Once the pictures are set aside, copy everything else in the records exactly.

╭─ Exercise material

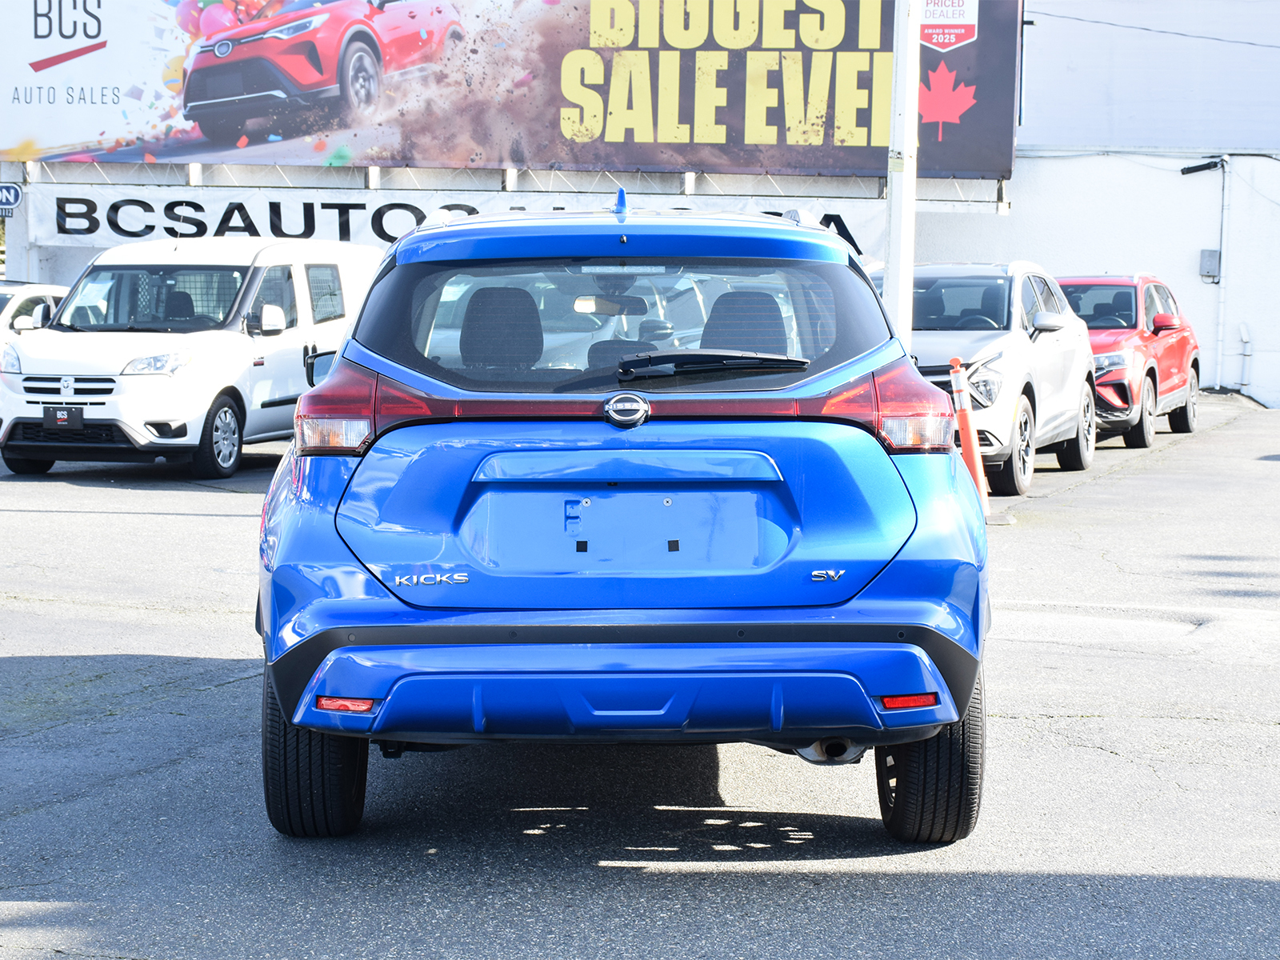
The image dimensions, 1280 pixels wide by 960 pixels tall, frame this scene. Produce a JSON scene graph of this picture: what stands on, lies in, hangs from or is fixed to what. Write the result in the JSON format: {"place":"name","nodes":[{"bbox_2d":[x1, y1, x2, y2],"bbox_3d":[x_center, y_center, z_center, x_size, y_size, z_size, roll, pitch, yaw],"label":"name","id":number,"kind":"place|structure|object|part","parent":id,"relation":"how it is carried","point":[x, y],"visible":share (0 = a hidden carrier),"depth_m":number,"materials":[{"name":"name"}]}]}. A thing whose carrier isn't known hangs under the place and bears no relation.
{"place":"outdoors","nodes":[
{"label":"outdoors","id":0,"kind":"place"},
{"bbox_2d":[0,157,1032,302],"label":"wall","id":1,"kind":"structure","parent":0,"point":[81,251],"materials":[{"name":"white paint"}]},
{"bbox_2d":[0,181,23,214],"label":"sign","id":2,"kind":"object","parent":1,"relation":"attached to","point":[11,192],"visible":0.99,"depth_m":27.45,"materials":[{"name":"blue"}]},
{"bbox_2d":[12,181,891,259],"bbox_3d":[-2.268,-3.137,28.567,9.578,0.914,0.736,2,6,12],"label":"banner","id":3,"kind":"object","parent":1,"relation":"attached to","point":[385,227],"visible":0.52,"depth_m":28.57,"materials":[{"name":"white"}]},
{"bbox_2d":[0,0,1015,178],"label":"billboard","id":4,"kind":"object","parent":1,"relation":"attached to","point":[253,133],"visible":0.96,"depth_m":30.15},
{"bbox_2d":[0,388,1279,959],"label":"parking lot","id":5,"kind":"structure","parent":0,"point":[115,644],"materials":[{"name":"grey asphalt"}]},
{"bbox_2d":[0,281,69,350],"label":"white car","id":6,"kind":"object","parent":5,"relation":"on","point":[25,302],"visible":0.29,"depth_m":21.35,"materials":[{"name":"white metal"}]},
{"bbox_2d":[0,240,380,479],"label":"white van","id":7,"kind":"object","parent":5,"relation":"on","point":[234,337],"visible":0.84,"depth_m":17.67,"materials":[{"name":"white metal"}]},
{"bbox_2d":[43,405,85,430],"bbox_3d":[-4.161,-0.423,16.751,0.368,0.240,0.094,2,6,12],"label":"license plate","id":8,"kind":"object","parent":7,"relation":"attached to","point":[70,412],"visible":0.99,"depth_m":16.75,"materials":[{"name":"black plastic"}]},
{"label":"grille","id":9,"kind":"part","parent":7,"relation":"part of","materials":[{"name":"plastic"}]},
{"label":"minivan wheel","id":10,"kind":"part","parent":7,"relation":"part of","materials":[{"name":"black rubber"}]},
{"bbox_2d":[251,194,993,846],"bbox_3d":[-0.127,-0.066,7.551,1.993,1.657,4.558,2,6,12],"label":"blue suv","id":11,"kind":"object","parent":5,"relation":"on","point":[364,469],"visible":0.99,"depth_m":5.96,"materials":[{"name":"blue metal"}]},
{"label":"taillight","id":12,"kind":"part","parent":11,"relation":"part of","materials":[{"name":"red plastic"}]},
{"label":"headrest","id":13,"kind":"part","parent":11,"relation":"part of","materials":[{"name":"black fabric"}]},
{"label":"headrest","id":14,"kind":"part","parent":11,"relation":"part of","materials":[{"name":"black fabric"}]},
{"label":"taillight","id":15,"kind":"part","parent":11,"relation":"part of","materials":[{"name":"red plastic"}]},
{"bbox_2d":[884,0,919,339],"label":"white pole","id":16,"kind":"object","parent":5,"relation":"on","point":[910,265],"visible":0.75,"depth_m":16.07,"materials":[{"name":"white metal"}]},
{"bbox_2d":[948,356,991,513],"bbox_3d":[2.077,-0.276,14.797,0.314,1.036,0.396,2,6,12],"label":"traffic cone","id":17,"kind":"object","parent":5,"relation":"on","point":[963,423],"visible":0.71,"depth_m":14.75,"materials":[{"name":"orange plastic"}]},
{"bbox_2d":[872,260,1098,494],"bbox_3d":[2.301,-0.856,17.852,1.956,1.670,4.903,2,6,12],"label":"white suv","id":18,"kind":"object","parent":5,"relation":"on","point":[998,362],"visible":0.53,"depth_m":17.00,"materials":[{"name":"white metal"}]},
{"bbox_2d":[1054,273,1199,452],"bbox_3d":[4.202,-1.189,22.552,1.898,1.630,4.728,3,6,23],"label":"red suv","id":19,"kind":"object","parent":5,"relation":"on","point":[1154,372],"visible":0.48,"depth_m":21.84,"materials":[{"name":"red metal"}]},
{"bbox_2d":[938,0,1279,406],"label":"white building","id":20,"kind":"structure","parent":0,"point":[1249,321],"depth_m":33.01,"materials":[{"name":"white paint"}]},
{"bbox_2d":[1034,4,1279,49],"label":"power line","id":21,"kind":"object","parent":20,"relation":"attached to","point":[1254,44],"visible":0.94,"depth_m":33.82,"materials":[{"name":"plastic"}]},
{"bbox_2d":[1180,158,1225,174],"bbox_3d":[7.603,-4.234,31.494,0.670,0.265,0.462,2,6,12],"label":"wall lamp","id":22,"kind":"object","parent":20,"relation":"attached to","point":[1194,170],"visible":0.96,"depth_m":31.42,"materials":[{"name":"black"}]},
{"bbox_2d":[1199,248,1220,282],"bbox_3d":[7.813,-2.925,31.872,0.342,0.522,0.280,2,6,12],"label":"electrical box","id":23,"kind":"object","parent":20,"relation":"attached to","point":[1206,254],"visible":0.89,"depth_m":31.82,"materials":[{"name":"grey metal"}]},
{"bbox_2d":[1213,158,1231,387],"bbox_3d":[8.002,-2.910,32.042,0.269,3.365,0.350,2,6,12],"label":"drainpipe","id":24,"kind":"object","parent":20,"relation":"attached to","point":[1222,299],"visible":0.92,"depth_m":32.06,"materials":[{"name":"white metal"}]},
{"bbox_2d":[1238,322,1251,390],"bbox_3d":[8.117,-1.638,31.211,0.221,0.991,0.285,2,6,12],"label":"pipe","id":25,"kind":"object","parent":20,"relation":"attached to","point":[1246,340],"visible":0.94,"depth_m":31.18,"materials":[{"name":"white"}]}
]}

╰─

- **Result of this exercise**
The image dimensions, 1280 pixels wide by 960 pixels tall, frame this scene. Produce a JSON scene graph of this picture: what stands on, lies in, hangs from or is fixed to what. Write the result in the JSON format: {"place":"name","nodes":[{"bbox_2d":[x1, y1, x2, y2],"bbox_3d":[x_center, y_center, z_center, x_size, y_size, z_size, roll, pitch, yaw],"label":"name","id":number,"kind":"place|structure|object|part","parent":id,"relation":"how it is carried","point":[x, y],"visible":share (0 = a hidden carrier),"depth_m":number,"materials":[{"name":"name"}]}]}. A thing whose carrier isn't known hangs under the place and bears no relation.
{"place":"outdoors","nodes":[
{"label":"outdoors","id":0,"kind":"place"},
{"bbox_2d":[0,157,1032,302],"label":"wall","id":1,"kind":"structure","parent":0,"point":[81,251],"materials":[{"name":"white paint"}]},
{"bbox_2d":[0,181,23,214],"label":"sign","id":2,"kind":"object","parent":1,"relation":"attached to","point":[11,192],"visible":0.99,"depth_m":27.45,"materials":[{"name":"blue"}]},
{"bbox_2d":[12,181,891,259],"bbox_3d":[-2.268,-3.137,28.567,9.578,0.914,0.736,2,6,12],"label":"banner","id":3,"kind":"object","parent":1,"relation":"attached to","point":[385,227],"visible":0.52,"depth_m":28.57,"materials":[{"name":"white"}]},
{"bbox_2d":[0,0,1015,178],"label":"billboard","id":4,"kind":"object","parent":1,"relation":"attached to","point":[253,133],"visible":0.96,"depth_m":30.15},
{"bbox_2d":[0,388,1279,959],"label":"parking lot","id":5,"kind":"structure","parent":0,"point":[115,644],"materials":[{"name":"grey asphalt"}]},
{"bbox_2d":[0,281,69,350],"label":"white car","id":6,"kind":"object","parent":5,"relation":"on","point":[25,302],"visible":0.29,"depth_m":21.35,"materials":[{"name":"white metal"}]},
{"bbox_2d":[0,240,380,479],"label":"white van","id":7,"kind":"object","parent":5,"relation":"on","point":[234,337],"visible":0.84,"depth_m":17.67,"materials":[{"name":"white metal"}]},
{"bbox_2d":[43,405,85,430],"bbox_3d":[-4.161,-0.423,16.751,0.368,0.240,0.094,2,6,12],"label":"license plate","id":8,"kind":"object","parent":7,"relation":"attached to","point":[70,412],"visible":0.99,"depth_m":16.75,"materials":[{"name":"black plastic"}]},
{"label":"grille","id":9,"kind":"part","parent":7,"relation":"part of","materials":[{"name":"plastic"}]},
{"label":"minivan wheel","id":10,"kind":"part","parent":7,"relation":"part of","materials":[{"name":"black rubber"}]},
{"bbox_2d":[251,194,993,846],"bbox_3d":[-0.127,-0.066,7.551,1.993,1.657,4.558,2,6,12],"label":"blue suv","id":11,"kind":"object","parent":5,"relation":"on","point":[364,469],"visible":0.99,"depth_m":5.96,"materials":[{"name":"blue metal"}]},
{"label":"taillight","id":12,"kind":"part","parent":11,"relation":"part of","materials":[{"name":"red plastic"}]},
{"label":"headrest","id":13,"kind":"part","parent":11,"relation":"part of","materials":[{"name":"black fabric"}]},
{"label":"headrest","id":14,"kind":"part","parent":11,"relation":"part of","materials":[{"name":"black fabric"}]},
{"label":"taillight","id":15,"kind":"part","parent":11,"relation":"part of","materials":[{"name":"red plastic"}]},
{"bbox_2d":[884,0,919,339],"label":"white pole","id":16,"kind":"object","parent":5,"relation":"on","point":[910,265],"visible":0.75,"depth_m":16.07,"materials":[{"name":"white metal"}]},
{"bbox_2d":[948,356,991,513],"bbox_3d":[2.077,-0.276,14.797,0.314,1.036,0.396,2,6,12],"label":"traffic cone","id":17,"kind":"object","parent":5,"relation":"on","point":[963,423],"visible":0.71,"depth_m":14.75,"materials":[{"name":"orange plastic"}]},
{"bbox_2d":[872,260,1098,494],"bbox_3d":[2.301,-0.856,17.852,1.956,1.670,4.903,2,6,12],"label":"white suv","id":18,"kind":"object","parent":5,"relation":"on","point":[998,362],"visible":0.53,"depth_m":17.00,"materials":[{"name":"white metal"}]},
{"bbox_2d":[1054,273,1199,452],"bbox_3d":[4.202,-1.189,22.552,1.898,1.630,4.728,3,6,23],"label":"red suv","id":19,"kind":"object","parent":5,"relation":"on","point":[1154,372],"visible":0.48,"depth_m":21.84,"materials":[{"name":"red metal"}]},
{"bbox_2d":[938,0,1279,406],"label":"white building","id":20,"kind":"structure","parent":0,"point":[1249,321],"depth_m":33.01,"materials":[{"name":"white paint"}]},
{"bbox_2d":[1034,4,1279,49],"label":"power line","id":21,"kind":"object","parent":20,"relation":"attached to","point":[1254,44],"visible":0.94,"depth_m":33.82,"materials":[{"name":"plastic"}]},
{"bbox_2d":[1180,158,1225,174],"bbox_3d":[7.603,-4.234,31.494,0.670,0.265,0.462,2,6,12],"label":"wall lamp","id":22,"kind":"object","parent":20,"relation":"attached to","point":[1194,170],"visible":0.96,"depth_m":31.42,"materials":[{"name":"black"}]},
{"bbox_2d":[1199,248,1220,282],"bbox_3d":[7.813,-2.925,31.872,0.342,0.522,0.280,2,6,12],"label":"electrical box","id":23,"kind":"object","parent":20,"relation":"attached to","point":[1206,254],"visible":0.89,"depth_m":31.82,"materials":[{"name":"grey metal"}]},
{"bbox_2d":[1213,158,1231,387],"bbox_3d":[8.002,-2.910,32.042,0.269,3.365,0.350,2,6,12],"label":"drainpipe","id":24,"kind":"object","parent":20,"relation":"attached to","point":[1222,299],"visible":0.92,"depth_m":32.06,"materials":[{"name":"white metal"}]},
{"bbox_2d":[1238,322,1251,390],"bbox_3d":[8.117,-1.638,31.211,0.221,0.991,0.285,2,6,12],"label":"pipe","id":25,"kind":"object","parent":20,"relation":"attached to","point":[1246,340],"visible":0.94,"depth_m":31.18,"materials":[{"name":"white"}]}
]}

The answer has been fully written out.